Humour e Governo da Sacconi a Berlusconi: fanno ridere, ma per altri motivi

La barzelletta di Sacconi, Ministro del Lavoro, sulle suore violentate è di pessimo gusto, ma ha un difetto ancora peggiore: non fa ridere. Purtroppo il ruolo di barzellettiere delle libertà è già coperto, Sacconi è finito in una delle trappole dell'emulazione fallita. Ha cercato di imitare il leader, che almeno le sa raccontare bene, ma gli è andata male. Il problema poi, oltre a questa mia constatazione, è che il senso dell'umorismo governativo è molto sotto il livello di tolleranza da anni: credo che il declino dell'umorismo del Potere coincida tutto con un certo deterioramento del berlusconismo.

Battute da caserma, barzellette che risulterebbero imbarazzanti in terza elementare, razzismi (in)volontari continui. Dove farebbero ridere barzellette del genere? Forse in un ospizio, dubito in un bar.
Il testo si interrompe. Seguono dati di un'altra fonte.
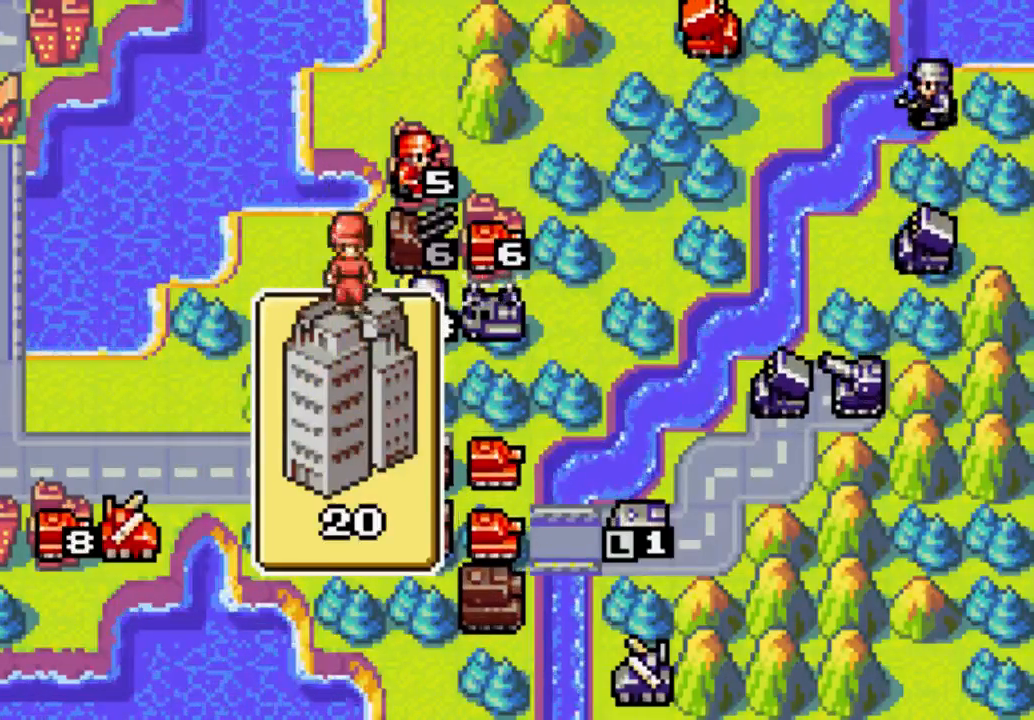
{"buttons": [], "left_stick": "center", "right_stick": "center", "events": []}
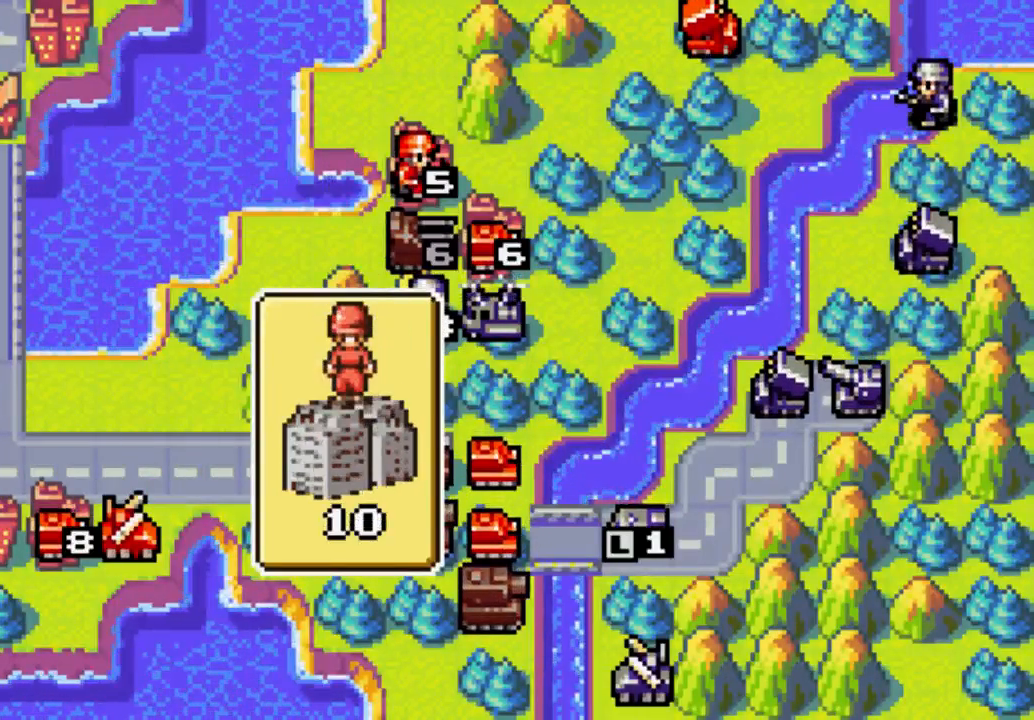
{"buttons": [], "left_stick": "center", "right_stick": "center", "events": []}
Prima non era così: prima c'erano meno barzellettieri, ma personaggi luciferini fulminanti, capaci di distillare in una frase anni di Governo. Penso a Giulio Andreotti per esempio, ne ha lasciate pagine e pagine di citazioni ciniche, disilluse, amare, autentiche. Il ventennio a colori berlusconiano cosa ci lascerà? Delle barzellette che non fanno ridere.
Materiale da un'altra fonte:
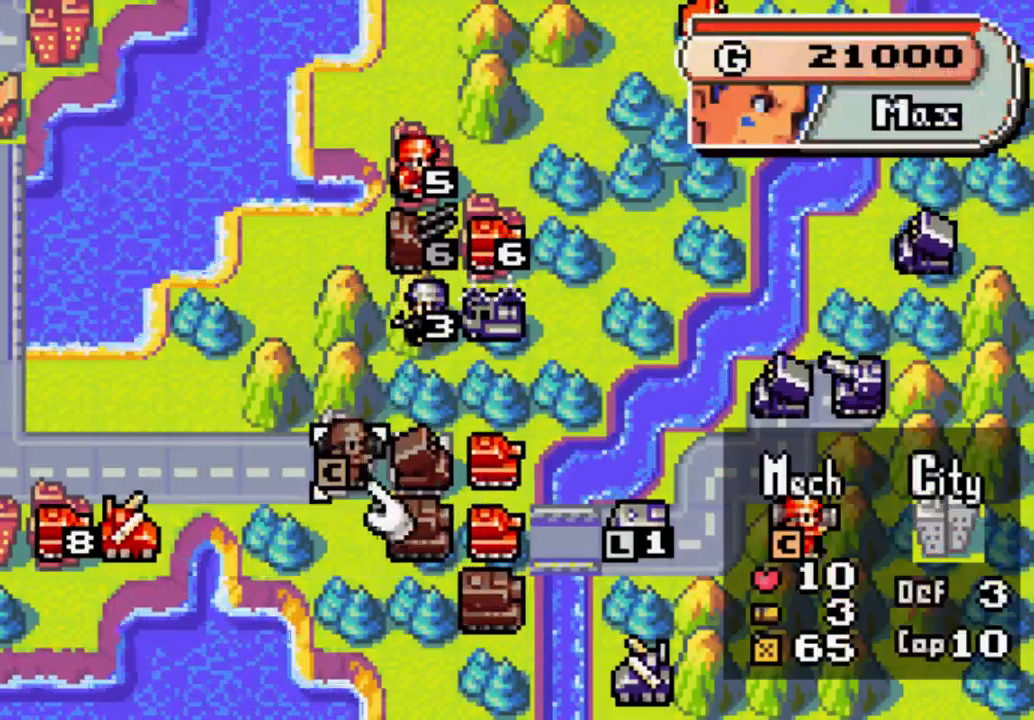
{"buttons": [], "left_stick": "center", "right_stick": "center", "events": []}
Avete voglia di fare un breve riepilogo? Proviamo a farlo. Vado a memoria: vi ricordate quella del "lato b" della mela, quella del malato di Aids che fa le sabbiature, quella su Hitler, ma anche sul popolo ebraico, e naturalmente quella con bestemmia e battuta sessista annessa su Rosy Bindi. E chissà quante altre mi sono dimenticato.